The current boilers are very old, very inefficient and are starting to break down. So it’s really important that we build a new Energy Centre that provides a more reliable source of heat for the Glasshouses, and also it runs more efficiently and reduces our operational costs as well.
We’ll be using a combination of ground source heat pumps, which are a renewable heat source that extracts heat from the ground. We’ll be using a combined heat and power plant which captures heat produced as a by-product of electricity generation. And in addition to that we’ll be running some modern efficient gas boilers which will provide the heat necessary to keep the Glasshouses to temperature.
The Glasshouses account for the vast majority of our emissions, so by addressing the heat requirements of the Glasshouses and the existing buildings, it’s going to have the largest single impact of any project that we have in terms of reducing our emissions.
[Marc McCluskey] One of the main benefits for the Botanics is the safeguarding of the Living Collection and that was always our initial brief: how do we safeguard the Living Collection for the next 20, 30, 40, 50 years?
But tied into that was also looking at how we can do this in a sustainable manner.
So the solution that we’ve come up with, and what we’ve been working through over the last six or seven years, has allowed us to reduce carbon impact on the environment by about 250 tonnes on day of opening per annum, and by the time that the Biomes Project is complete over 500 tonnes per annum of carbon saved.

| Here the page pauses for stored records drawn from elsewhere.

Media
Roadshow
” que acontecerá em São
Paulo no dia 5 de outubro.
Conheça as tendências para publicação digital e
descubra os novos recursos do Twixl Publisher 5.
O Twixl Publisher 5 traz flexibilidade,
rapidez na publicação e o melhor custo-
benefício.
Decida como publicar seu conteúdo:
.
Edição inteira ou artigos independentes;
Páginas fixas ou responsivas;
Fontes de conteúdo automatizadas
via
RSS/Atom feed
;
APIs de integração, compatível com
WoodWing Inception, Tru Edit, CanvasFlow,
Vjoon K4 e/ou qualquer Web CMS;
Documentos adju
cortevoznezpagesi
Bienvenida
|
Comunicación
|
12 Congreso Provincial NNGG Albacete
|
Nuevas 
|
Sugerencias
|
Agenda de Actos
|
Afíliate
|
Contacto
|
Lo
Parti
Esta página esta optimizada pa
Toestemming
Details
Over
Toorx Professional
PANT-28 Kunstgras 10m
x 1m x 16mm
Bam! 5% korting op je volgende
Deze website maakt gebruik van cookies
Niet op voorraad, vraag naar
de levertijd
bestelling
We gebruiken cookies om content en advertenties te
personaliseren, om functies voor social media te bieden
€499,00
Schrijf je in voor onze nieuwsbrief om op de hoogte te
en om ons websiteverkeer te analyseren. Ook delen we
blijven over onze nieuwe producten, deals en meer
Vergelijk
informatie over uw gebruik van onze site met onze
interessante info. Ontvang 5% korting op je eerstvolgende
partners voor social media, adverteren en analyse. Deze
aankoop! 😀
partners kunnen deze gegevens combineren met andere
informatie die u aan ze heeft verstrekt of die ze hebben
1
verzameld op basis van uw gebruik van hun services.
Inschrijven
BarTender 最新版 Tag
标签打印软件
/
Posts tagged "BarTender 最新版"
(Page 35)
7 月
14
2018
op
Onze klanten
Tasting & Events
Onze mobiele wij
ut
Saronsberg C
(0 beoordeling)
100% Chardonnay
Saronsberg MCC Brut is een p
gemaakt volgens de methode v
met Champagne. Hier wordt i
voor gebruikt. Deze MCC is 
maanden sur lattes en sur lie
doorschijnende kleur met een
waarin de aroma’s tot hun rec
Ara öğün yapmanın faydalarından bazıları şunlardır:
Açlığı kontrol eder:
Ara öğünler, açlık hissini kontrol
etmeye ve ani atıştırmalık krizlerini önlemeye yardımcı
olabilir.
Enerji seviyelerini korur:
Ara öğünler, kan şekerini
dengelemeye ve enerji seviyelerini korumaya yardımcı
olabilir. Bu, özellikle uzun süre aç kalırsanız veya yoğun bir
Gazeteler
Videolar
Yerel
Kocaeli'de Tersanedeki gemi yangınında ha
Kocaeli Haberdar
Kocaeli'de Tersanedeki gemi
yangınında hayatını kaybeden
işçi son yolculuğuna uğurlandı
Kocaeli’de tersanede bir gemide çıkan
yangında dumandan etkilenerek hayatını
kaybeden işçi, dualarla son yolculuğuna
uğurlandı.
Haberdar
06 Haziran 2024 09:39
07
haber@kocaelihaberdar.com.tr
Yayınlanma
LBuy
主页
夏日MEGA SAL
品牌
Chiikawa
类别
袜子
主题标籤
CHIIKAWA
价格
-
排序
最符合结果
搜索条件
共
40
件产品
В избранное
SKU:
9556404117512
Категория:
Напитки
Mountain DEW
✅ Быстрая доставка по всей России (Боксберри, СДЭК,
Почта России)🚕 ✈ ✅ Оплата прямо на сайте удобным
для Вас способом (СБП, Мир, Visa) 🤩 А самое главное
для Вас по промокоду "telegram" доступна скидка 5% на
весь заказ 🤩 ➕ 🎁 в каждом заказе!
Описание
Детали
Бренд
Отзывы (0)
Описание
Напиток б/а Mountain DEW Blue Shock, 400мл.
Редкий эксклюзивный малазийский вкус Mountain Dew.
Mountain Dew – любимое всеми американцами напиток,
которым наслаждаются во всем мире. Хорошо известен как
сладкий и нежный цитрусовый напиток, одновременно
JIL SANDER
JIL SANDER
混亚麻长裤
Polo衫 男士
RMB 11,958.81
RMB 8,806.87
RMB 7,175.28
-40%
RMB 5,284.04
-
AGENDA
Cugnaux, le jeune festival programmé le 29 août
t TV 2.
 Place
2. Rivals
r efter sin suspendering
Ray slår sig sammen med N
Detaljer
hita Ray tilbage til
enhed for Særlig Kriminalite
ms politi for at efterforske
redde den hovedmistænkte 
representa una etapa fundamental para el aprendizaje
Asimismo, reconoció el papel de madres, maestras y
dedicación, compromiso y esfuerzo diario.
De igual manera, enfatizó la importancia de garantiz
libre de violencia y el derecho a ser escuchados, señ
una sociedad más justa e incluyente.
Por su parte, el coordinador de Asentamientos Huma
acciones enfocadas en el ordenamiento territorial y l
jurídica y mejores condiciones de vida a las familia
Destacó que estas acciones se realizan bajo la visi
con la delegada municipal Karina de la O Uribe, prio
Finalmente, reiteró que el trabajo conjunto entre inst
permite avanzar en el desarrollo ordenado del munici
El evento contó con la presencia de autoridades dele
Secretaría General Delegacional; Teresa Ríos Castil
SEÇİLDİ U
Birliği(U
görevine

There is a general understanding from people that energy, sustainability, carbon reduction is important and it needs to be addressed. And I think projects like the Biomes Project can help to inspire people to understand the options that are available to reduce energy use, to reduce carbon and to then possibly take something from that, and take that back to the domestic level, and hopefully ensure that they can bring that to their own home.
[Erin Miller] As a research institute and an educational facility, plants are at the heart of all we do. We have to address both the climate emergency and biodiversity crisis in tandem. Climate change is very real and very present and it’s up to us to do our best to mitigate where we can and to embed sustainability in all of our working practices.